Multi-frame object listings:
++++++++++++++++++++
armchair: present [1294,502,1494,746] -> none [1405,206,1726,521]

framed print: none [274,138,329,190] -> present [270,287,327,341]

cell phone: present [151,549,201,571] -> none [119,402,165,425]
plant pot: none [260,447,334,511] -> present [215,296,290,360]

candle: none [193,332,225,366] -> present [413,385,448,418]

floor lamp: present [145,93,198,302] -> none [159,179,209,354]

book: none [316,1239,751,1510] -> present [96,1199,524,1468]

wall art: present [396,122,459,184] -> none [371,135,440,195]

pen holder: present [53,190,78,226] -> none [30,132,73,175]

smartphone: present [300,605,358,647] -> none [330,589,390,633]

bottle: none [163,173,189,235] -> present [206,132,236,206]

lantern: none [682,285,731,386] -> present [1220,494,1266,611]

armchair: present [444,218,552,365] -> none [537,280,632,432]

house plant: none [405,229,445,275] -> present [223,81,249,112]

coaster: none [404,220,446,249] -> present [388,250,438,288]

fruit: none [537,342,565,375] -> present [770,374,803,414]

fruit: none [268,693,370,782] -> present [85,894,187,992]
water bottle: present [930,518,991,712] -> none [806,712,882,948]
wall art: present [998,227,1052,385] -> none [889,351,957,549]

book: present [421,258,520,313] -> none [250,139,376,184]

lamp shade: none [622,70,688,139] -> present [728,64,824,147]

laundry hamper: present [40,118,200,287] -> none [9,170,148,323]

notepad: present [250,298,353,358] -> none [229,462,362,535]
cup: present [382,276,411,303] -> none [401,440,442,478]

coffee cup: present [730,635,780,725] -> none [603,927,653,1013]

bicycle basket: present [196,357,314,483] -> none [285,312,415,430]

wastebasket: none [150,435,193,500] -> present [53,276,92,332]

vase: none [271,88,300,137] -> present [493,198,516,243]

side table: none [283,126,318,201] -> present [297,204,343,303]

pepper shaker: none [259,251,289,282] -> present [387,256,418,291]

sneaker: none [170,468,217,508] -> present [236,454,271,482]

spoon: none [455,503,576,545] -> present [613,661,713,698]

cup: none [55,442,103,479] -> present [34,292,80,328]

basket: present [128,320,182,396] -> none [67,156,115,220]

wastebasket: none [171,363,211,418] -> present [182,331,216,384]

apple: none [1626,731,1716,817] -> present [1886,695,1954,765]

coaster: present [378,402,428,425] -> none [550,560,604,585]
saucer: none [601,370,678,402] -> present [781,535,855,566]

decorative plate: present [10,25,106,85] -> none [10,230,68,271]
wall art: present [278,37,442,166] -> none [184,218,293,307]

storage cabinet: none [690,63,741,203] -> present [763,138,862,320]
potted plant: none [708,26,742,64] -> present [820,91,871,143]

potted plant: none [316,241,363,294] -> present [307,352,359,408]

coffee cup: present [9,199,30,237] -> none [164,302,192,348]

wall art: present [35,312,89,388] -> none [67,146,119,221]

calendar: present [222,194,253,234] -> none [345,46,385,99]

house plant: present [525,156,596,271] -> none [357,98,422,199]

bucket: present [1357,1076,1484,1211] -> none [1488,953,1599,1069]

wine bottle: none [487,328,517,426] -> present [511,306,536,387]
++++++++++++++++++++
#### The task:
Would you write out the data exactly as it reads?

#### Answer to this task:
armchair: present [1294,502,1494,746] -> none [1405,206,1726,521]

framed print: none [274,138,329,190] -> present [270,287,327,341]

cell phone: present [151,549,201,571] -> none [119,402,165,425]
plant pot: none [260,447,334,511] -> present [215,296,290,360]

candle: none [193,332,225,366] -> present [413,385,448,418]

floor lamp: present [145,93,198,302] -> none [159,179,209,354]

book: none [316,1239,751,1510] -> present [96,1199,524,1468]

wall art: present [396,122,459,184] -> none [371,135,440,195]

pen holder: present [53,190,78,226] -> none [30,132,73,175]

smartphone: present [300,605,358,647] -> none [330,589,390,633]

bottle: none [163,173,189,235] -> present [206,132,236,206]

lantern: none [682,285,731,386] -> present [1220,494,1266,611]

armchair: present [444,218,552,365] -> none [537,280,632,432]

house plant: none [405,229,445,275] -> present [223,81,249,112]

coaster: none [404,220,446,249] -> present [388,250,438,288]

fruit: none [537,342,565,375] -> present [770,374,803,414]

fruit: none [268,693,370,782] -> present [85,894,187,992]
water bottle: present [930,518,991,712] -> none [806,712,882,948]
wall art: present [998,227,1052,385] -> none [889,351,957,549]

book: present [421,258,520,313] -> none [250,139,376,184]

lamp shade: none [622,70,688,139] -> present [728,64,824,147]

laundry hamper: present [40,118,200,287] -> none [9,170,148,323]

notepad: present [250,298,353,358] -> none [229,462,362,535]
cup: present [382,276,411,303] -> none [401,440,442,478]

coffee cup: present [730,635,780,725] -> none [603,927,653,1013]

bicycle basket: present [196,357,314,483] -> none [285,312,415,430]

wastebasket: none [150,435,193,500] -> present [53,276,92,332]

vase: none [271,88,300,137] -> present [493,198,516,243]

side table: none [283,126,318,201] -> present [297,204,343,303]

pepper shaker: none [259,251,289,282] -> present [387,256,418,291]

sneaker: none [170,468,217,508] -> present [236,454,271,482]

spoon: none [455,503,576,545] -> present [613,661,713,698]

cup: none [55,442,103,479] -> present [34,292,80,328]

basket: present [128,320,182,396] -> none [67,156,115,220]

wastebasket: none [171,363,211,418] -> present [182,331,216,384]

apple: none [1626,731,1716,817] -> present [1886,695,1954,765]

coaster: present [378,402,428,425] -> none [550,560,604,585]
saucer: none [601,370,678,402] -> present [781,535,855,566]

decorative plate: present [10,25,106,85] -> none [10,230,68,271]
wall art: present [278,37,442,166] -> none [184,218,293,307]

storage cabinet: none [690,63,741,203] -> present [763,138,862,320]
potted plant: none [708,26,742,64] -> present [820,91,871,143]

potted plant: none [316,241,363,294] -> present [307,352,359,408]

coffee cup: present [9,199,30,237] -> none [164,302,192,348]

wall art: present [35,312,89,388] -> none [67,146,119,221]

calendar: present [222,194,253,234] -> none [345,46,385,99]

house plant: present [525,156,596,271] -> none [357,98,422,199]

bucket: present [1357,1076,1484,1211] -> none [1488,953,1599,1069]

wine bottle: none [487,328,517,426] -> present [511,306,536,387]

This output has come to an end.